There is a time in every startup business when it becomes ready to scale up further. If you are the owner of one, it is essential to recognise this moment and to take all actions to scale business successfully, without taking a significant financial risk.
Scaling is a complicated process and requires a lot of time, energy and money; at the beginning, you might face higher expenses due to a chunk of improvements and expansion that is to be done. You must analyse your business and market to be sure it is ready for scaling which means you will perform a thorough analysis to determine whether expansion is likely to provide the expected return on investment.
Evaluate financing options for expansion! But always have in mind that scaling is not only making your business bigger but also keeping costs low and increasing the profit. If the company doesn’t have sufficient retained earnings to cover the costs of expansion, you will have to get finances from bank loans or other resources.

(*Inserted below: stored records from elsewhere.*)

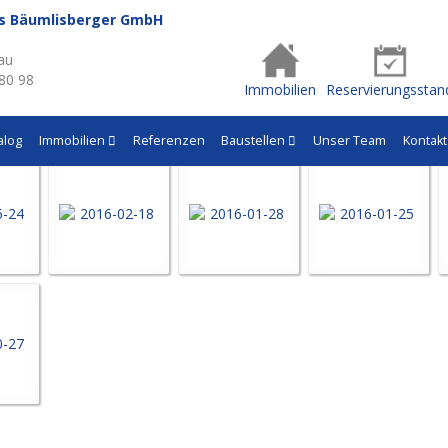
us Bäumlisberger GmbH
- Q521
au
 80 98
Immobilien
Reservierungsstan
alog
Immobilien
Referenzen
Baustellen
Unser Team
Kontakt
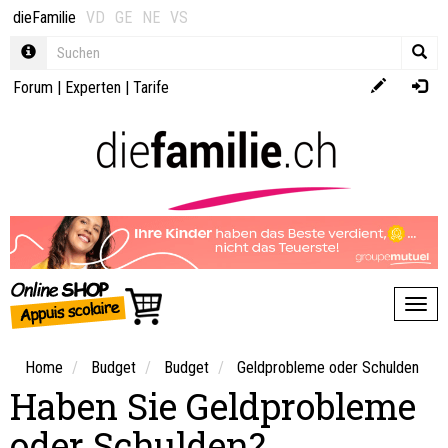
dieFamilie
VD
GE
NE
VS
Forum
|
Experten
|
Tarife
Toggl
Home
Budget
Budget
Geldprobleme oder Schulden
Haben Sie Geldprobleme
oder Schulden?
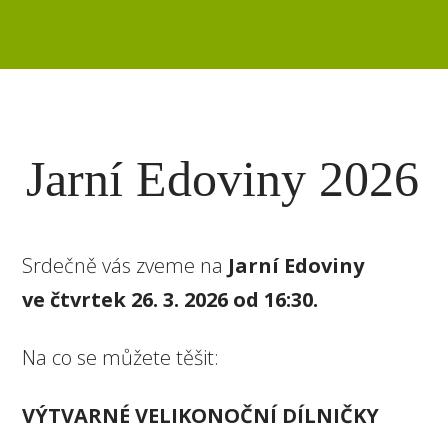
Jarní Edoviny 2026
Srdečně vás zveme na
Jarní Edoviny
ve čtvrtek 26. 3. 2026 od 16:30.
Na co se můžete těšit:
VÝTVARNÉ VELIKONOČNÍ DÍLNIČKY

The best thing is to have a high-level finance person by your side, who will make sure that investments are in control.
Being ready to scale means that your business can handle a growing amount of work or sales cost-effectively. The first step of successful scaling is to define what your aim of scaling is and make a strategy that will provide steady growth following your future goals.
The geographical expansion will give you possibilities of taking advantage of opportunities in relocating the business to a lower cost location and expand your business. This may mean you will have to develop a portfolio of your products and services and hire more professionals to enable scaling of your business a pleasant experience.
Excellent way to start is to perform a marketing analysis. It will give you information about the size of the market both in value and in volume and show you directions in which your business will expand most favourably. Marketing analyses will also give you hints where to expand geographically and if there is a need to expand your portfolio.
If you decide to scale your business by geographical expansion, there will be additional costs you will come up to. Paying rent for new offices, salaries for employees and purchasing new equipment will be instant money loss. You might consider furniture or equipment rent such as photocopier, to low your costs and spread it out over a specified contract term. If you compare prices, for example, photocopier rental prices with purchasing prices you can see that renting provides you with capabilities and features of a photocopier without having to pay substantial upfront fees.
Hiring new qualified employees is a must when scaling. There is a choice of recruiting experienced professionals, which is more expensive or train new ones which will consume more of your time. Contractors or part-time employees may also be a good solution if a qualified full staff is unavailable.
Management is another issue to consider when scaling a business, due to increase in management duties and responsibilities. Opening additional locations can be challenging if your presence is crucial to the success of the business. Dealing with increasing number of clients and supervising additional staff will take more of your time and energy, and at some point, you will necessarily need to hire qualified personnel to manage business or employees.
Making customers familiar with your business and products/services is one of the essential steps in scaling. In the era of the internet, it is easy, because all you need to do is go online and make good connections. You can use SEO techniques, create and share content on a blog, connect with influencers, set up a social media content channel, deliver real value through email marketing or numerous other techniques. Combining a few of them is an excellent way to connect with customers. But, be careful not to use any of them for spamming.
Now, when you have read about actions need to take to begin scaling, and if you have decided to scale your business further, take a deep breath and make your first step in this challenging process! But be sure that you have done your homework and developed a plan for expansion that will maximise the odds and minimise the risk of a successful transition to a larger organisation.